Practically, Composer Vector enables training-free, real-time artistic control over symbolic music generation, supporting interactive workflows and creative exploration. Theoretically, the work reframes composer style control as a linear manipulation task in the high-dimensional activation space, aligning with recent advancements in mechanistic interpretability and representation engineering. The demonstrated linearity and composition properties suggest that high-level musical features (analogous to LLM conceptual steering directions) are accessible in music LMs, independent of explicit label conditioning.
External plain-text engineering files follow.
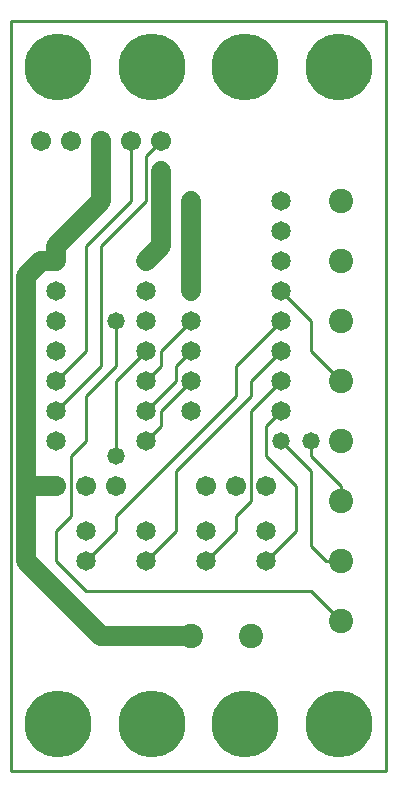
<source format=gbl>
%MOIN*%
%FSLAX25Y25*%
G04 D10 used for Character Trace; *
G04     Circle (OD=.01000) (No hole)*
G04 D11 used for Power Trace; *
G04     Circle (OD=.06700) (No hole)*
G04 D12 used for Signal Trace; *
G04     Circle (OD=.01100) (No hole)*
G04 D13 used for Via; *
G04     Circle (OD=.05800) (Round. Hole ID=.02800)*
G04 D14 used for Component hole; *
G04     Circle (OD=.06500) (Round. Hole ID=.03500)*
G04 D15 used for Component hole; *
G04     Circle (OD=.06700) (Round. Hole ID=.04300)*
G04 D16 used for Component hole; *
G04     Circle (OD=.08100) (Round. Hole ID=.05100)*
G04 D17 used for Component hole; *
G04     Circle (OD=.08900) (Round. Hole ID=.05900)*
G04 D18 used for Component hole; *
G04     Circle (OD=.11300) (Round. Hole ID=.08300)*
G04 D19 used for Component hole; *
G04     Circle (OD=.16000) (Round. Hole ID=.13000)*
G04 D20 used for Component hole; *
G04     Circle (OD=.18300) (Round. Hole ID=.15300)*
G04 D21 used for Component hole; *
G04     Circle (OD=.22291) (Round. Hole ID=.19291)*
%ADD10C,.01000*%
%ADD11C,.06700*%
%ADD12C,.01100*%
%ADD13C,.05800*%
%ADD14C,.06500*%
%ADD15C,.06700*%
%ADD16C,.08100*%
%ADD17C,.08900*%
%ADD18C,.11300*%
%ADD19C,.16000*%
%ADD20C,.18300*%
%ADD21C,.22291*%
%IPPOS*%
%LPD*%
G90*X0Y0D02*D21*X15625Y15625D03*D11*              
X30000Y45000D02*X60000D01*D16*D03*X80000D03*D14*  
X85000Y70000D03*D12*X95000Y80000D01*Y95000D01*    
X85000Y105000D01*Y115000D01*X90000Y120000D01*D14* 
D03*D13*X100000Y110000D03*D12*Y105000D01*         
X110000Y95000D01*Y90000D01*D16*D03*D12*           
X100000Y75000D02*Y100000D01*X105000Y70000D02*     
X100000Y75000D01*X105000Y70000D02*X110000D01*D16* 
D03*D12*Y50000D02*X100000Y60000D01*D16*           
X110000Y50000D03*D12*X25000Y60000D02*X100000D01*  
X25000D02*X15000Y70000D01*Y80000D01*              
X20000Y85000D01*Y105000D01*X25000Y110000D01*      
Y125000D01*X35000Y135000D01*Y150000D01*D13*D03*   
D14*X45000Y140000D03*D12*X35000Y130000D01*        
Y105000D01*D13*D03*D15*X25000Y95000D03*X35000D03* 
D14*X45000Y110000D03*D12*X50000Y115000D01*        
Y120000D01*X60000Y130000D01*D14*D03*D12*X55000D02*
Y135000D01*X45000Y120000D02*X55000Y130000D01*D14* 
X45000Y120000D03*Y130000D03*D12*X50000Y135000D01* 
Y140000D01*X60000Y150000D01*D14*D03*Y160000D03*   
D11*Y170000D01*D14*D03*D11*Y180000D01*D14*D03*D11*
Y190000D01*D14*D03*D13*X50000Y200000D03*D11*      
Y190000D01*D14*D03*D11*Y175000D01*                
X45000Y170000D01*D14*D03*Y160000D03*D12*          
X30000Y135000D02*Y175000D01*X15000Y120000D02*     
X30000Y135000D01*D14*X15000Y120000D03*Y130000D03* 
D12*X25000Y140000D01*Y175000D01*X40000Y190000D01* 
Y210000D01*D15*D03*D12*X45000Y190000D02*          
Y205000D01*X30000Y175000D02*X45000Y190000D01*D14* 
X15000Y160000D03*X30000Y190000D03*D11*            
X15000Y175000D01*Y170000D01*D14*D03*D11*X10000D01*
X5000Y165000D01*Y95000D01*Y70000D01*              
X30000Y45000D01*D14*X45000Y70000D03*D12*          
X55000Y80000D01*Y100000D01*X80000Y125000D01*      
Y130000D01*X90000Y140000D01*D14*D03*D12*          
X100000D02*Y150000D01*X110000Y130000D02*          
X100000Y140000D01*D16*X110000Y130000D03*D14*      
X90000Y150000D03*D12*X75000Y135000D01*Y125000D01* 
X35000Y85000D01*Y80000D01*X25000Y70000D01*D14*D03*
Y80000D03*X45000D03*D15*X15000Y95000D03*D11*      
X5000D01*D14*X15000Y110000D03*Y140000D03*D12*     
X55000Y135000D02*X60000Y140000D01*D14*D03*        
X45000Y150000D03*D12*X80000Y90000D02*Y120000D01*  
X75000Y85000D02*X80000Y90000D01*X75000Y80000D02*  
Y85000D01*X65000Y70000D02*X75000Y80000D01*D14*    
X65000Y70000D03*Y80000D03*X85000D03*D15*Y95000D03*
X75000D03*X65000D03*D12*X100000Y100000D02*        
X90000Y110000D01*D13*D03*D12*X80000Y120000D02*    
X90000Y130000D01*D14*D03*D16*X110000Y110000D03*   
Y150000D03*D12*X100000D02*X90000Y160000D01*D14*   
D03*Y170000D03*Y180000D03*D16*X110000Y170000D03*  
Y190000D03*D14*X90000D03*X60000Y120000D03*D12*    
X45000Y205000D02*X50000Y210000D01*D15*D03*D11*    
X30000Y190000D02*Y210000D01*D15*D03*X20000D03*    
X10000D03*D21*X46875Y234375D03*X15625D03*D12*     
X0Y0D02*Y250000D01*Y0D02*X125000D01*Y250000D01*   
X0D01*D21*X78125Y234375D03*D14*X15000Y150000D03*  
D21*X109375Y234375D03*X46875Y15625D03*X78125D03*  
X109375D03*M02*                                   

</source>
This opens promising directions including real-time, user-interactive generative systems, zero-shot domain adaptation via activation editing, and the systematic study of style disentanglement and feature universality in music LMs. Potential limitations include the dependency on the training data’s style coverage and the linearity assumption for arbitrary feature directions; future work may explore nonlinear fusion, more granular attribute vectors (e.g., texture, harmony), and downstream applications in music IR and performance analysis.

Conclusion

Composer Vector establishes a robust mechanism for inference-time, latent space steering of composer style in symbolic music generation models, requiring no retraining or additional supervision. The method enables fine-grained, interpretable, and composable control of high-level stylistic attributes across contemporary symbolic music LMs, and demonstrates strong metric-based and classifier-based alignment improvements over baseline conditioning. These findings substantiate the viability of latent activation engineering for flexible, creative AI control in music, paralleling and complementing analogous trends in natural language generation.